Netanyahu prefers to dodge such accusations. Despite a legal obligation to do so, it took an appeal to the Supreme Court of Justice (by the Movement for Freedom of Information) for the PM office to disclose the information (and not all of it, even now). Netanyahu’s official Facebook page is full of current updates on his busy schedule but lacks any mention of this recent critique. Instead of facing the Israeli media in person, he sent two of his close associates, attorneys Yossi Cohen and David Shimron, to the frontline. The two spoke on national TV channels and tried to justify the expenses and provide testimonials of Netanyahu’s ‘modest’ lifestyle.
But it is precisely on the issue of modesty that these ‘faithful’ character witnesses came unstuck, for the Netanyahu family’s lack of modesty is not just about money. While particular budget items can be explained, perhaps even justified, a general air of indifference blows from the vicinity of the PM. In February, for instance, a new Knesset was sworn in. For that special event, Sara Netanyahu wore a dress of black lace, which revealed more than it concealed. The eccentric outfit became an immediate topic for censure and ridicule. It was considered highly unsuitable for the occasion, unflattering and unfitting for Mrs. Netanyahu’s position (or age), disrespectful of religious and ultra-orthodox parliamentarians and all together a manifestation of little taste, self-awareness and propriety. One Haaretz title read “a Transparency which Radiates Imperviousness”.

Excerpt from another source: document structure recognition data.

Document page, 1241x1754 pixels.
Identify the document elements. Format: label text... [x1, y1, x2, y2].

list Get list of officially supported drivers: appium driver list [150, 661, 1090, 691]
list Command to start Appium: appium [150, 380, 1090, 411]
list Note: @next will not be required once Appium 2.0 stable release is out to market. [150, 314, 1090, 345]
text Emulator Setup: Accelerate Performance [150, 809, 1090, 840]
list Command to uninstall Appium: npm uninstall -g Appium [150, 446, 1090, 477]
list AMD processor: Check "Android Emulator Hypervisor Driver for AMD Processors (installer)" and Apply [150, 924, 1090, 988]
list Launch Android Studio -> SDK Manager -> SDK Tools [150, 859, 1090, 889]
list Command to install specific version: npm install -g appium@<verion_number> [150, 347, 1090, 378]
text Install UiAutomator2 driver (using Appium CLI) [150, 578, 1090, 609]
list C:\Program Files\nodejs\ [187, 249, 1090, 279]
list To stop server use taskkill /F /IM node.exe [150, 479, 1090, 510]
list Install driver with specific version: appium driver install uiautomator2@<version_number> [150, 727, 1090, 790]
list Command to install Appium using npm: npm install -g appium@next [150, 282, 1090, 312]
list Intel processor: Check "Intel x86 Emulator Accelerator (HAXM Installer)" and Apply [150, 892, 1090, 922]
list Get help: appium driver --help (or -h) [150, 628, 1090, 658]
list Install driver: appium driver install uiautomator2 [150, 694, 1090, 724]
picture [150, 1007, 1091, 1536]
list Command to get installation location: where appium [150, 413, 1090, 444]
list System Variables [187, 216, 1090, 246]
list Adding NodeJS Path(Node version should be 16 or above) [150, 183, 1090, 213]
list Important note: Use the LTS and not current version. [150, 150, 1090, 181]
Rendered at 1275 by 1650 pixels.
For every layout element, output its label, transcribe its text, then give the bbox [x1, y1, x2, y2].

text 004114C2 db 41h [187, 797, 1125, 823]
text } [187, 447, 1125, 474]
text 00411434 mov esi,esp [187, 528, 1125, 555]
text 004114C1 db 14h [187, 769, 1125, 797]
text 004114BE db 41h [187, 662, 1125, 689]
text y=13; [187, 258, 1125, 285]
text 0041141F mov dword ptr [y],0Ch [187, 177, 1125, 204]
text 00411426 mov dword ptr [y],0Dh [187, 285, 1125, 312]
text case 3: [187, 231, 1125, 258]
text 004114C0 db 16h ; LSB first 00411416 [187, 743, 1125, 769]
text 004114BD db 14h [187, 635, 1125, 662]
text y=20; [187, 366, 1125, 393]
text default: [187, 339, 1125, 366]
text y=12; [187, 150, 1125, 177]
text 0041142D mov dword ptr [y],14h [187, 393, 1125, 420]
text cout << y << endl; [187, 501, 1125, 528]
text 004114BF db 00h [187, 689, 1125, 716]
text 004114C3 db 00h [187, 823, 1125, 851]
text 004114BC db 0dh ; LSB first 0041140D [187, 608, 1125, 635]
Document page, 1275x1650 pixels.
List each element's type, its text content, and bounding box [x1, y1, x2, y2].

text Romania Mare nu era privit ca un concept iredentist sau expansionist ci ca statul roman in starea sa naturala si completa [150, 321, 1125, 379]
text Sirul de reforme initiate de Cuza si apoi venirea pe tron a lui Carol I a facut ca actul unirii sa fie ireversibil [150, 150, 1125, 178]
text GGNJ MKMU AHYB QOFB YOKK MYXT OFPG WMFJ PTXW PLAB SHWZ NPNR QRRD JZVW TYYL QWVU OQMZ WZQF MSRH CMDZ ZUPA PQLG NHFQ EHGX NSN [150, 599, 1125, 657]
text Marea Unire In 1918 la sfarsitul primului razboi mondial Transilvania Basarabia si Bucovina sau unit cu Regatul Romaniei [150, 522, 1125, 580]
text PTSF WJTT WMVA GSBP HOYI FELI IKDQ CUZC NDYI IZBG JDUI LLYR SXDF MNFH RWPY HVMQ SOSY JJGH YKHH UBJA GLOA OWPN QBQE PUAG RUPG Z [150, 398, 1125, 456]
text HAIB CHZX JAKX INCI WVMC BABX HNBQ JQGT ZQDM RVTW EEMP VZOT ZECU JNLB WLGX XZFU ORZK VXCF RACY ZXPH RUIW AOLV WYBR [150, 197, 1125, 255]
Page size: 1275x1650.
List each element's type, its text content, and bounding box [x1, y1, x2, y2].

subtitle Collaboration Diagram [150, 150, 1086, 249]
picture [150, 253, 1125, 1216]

What Netanyahu is particularly impervious to, are the economic hardships experienced by many Israelis at this time, and his government’s budget bill for 2013-14, which is currently debated in parliament. The dreaded austerity bill - the reason the PM dismissed the previous parliament and called for early elections - deals a heavy blow on most public purses and is expected to further impair the situation of the poor and the middle classes. In response, the last couple of months saw a gradual resurgence of the Social Protest movement which first mobilized in the summer months of 2011.
If his numerous make-up artists and media advisors are anything to go by, the PM seems to be more concerned for his public image than for the public’s welfare . Netanyahu is keeping away from the public eye until his budget bill is passed. Instead the politically inexperienced finance minister, Yair Lapid, has been placed in the full glare of the limelight. This might serve to diminish the level of threat this recent political meteor poses. Nevertheless, it is precisely in distancing himself - from the media, from the public - that the PM confirms the suspicions prompted by his Caesar-like manners.
Already now protesters demonstrate regularly not only in public squares but also in front of the PM’s official Jerusalem residence and his private house in Cesarea (as well as the houses of Finance Minister Lapid and business tycoon Tshuva, who stands to benefit from the controversial planned privatizing of Israel’s natural gas resources). PM Netanyahu’s reaction to the social mobilization? His ministry just extended a contract for a special media advisor on socio-economic affairs. The cost: 80,000 NIS (£14,300) for a period of four months, without tender.
 Netanyahu’s excuse is easily refuted. On two previous occasions Netanyahu ordered similar facilities to be installed on board flights—on his trip to Paris in May 2010 (for the official admittance of Israel into the OECD) and on a visit to Berlin in April 2011. In both cases Israeli media reported on the cost of these operations (at the time, however, these reports garnered little public attention).
 Netanyahu fires and hires PR personnel frequently, and always surrounds himself with several different professionals. On his trip to China the delegation included four media advisors.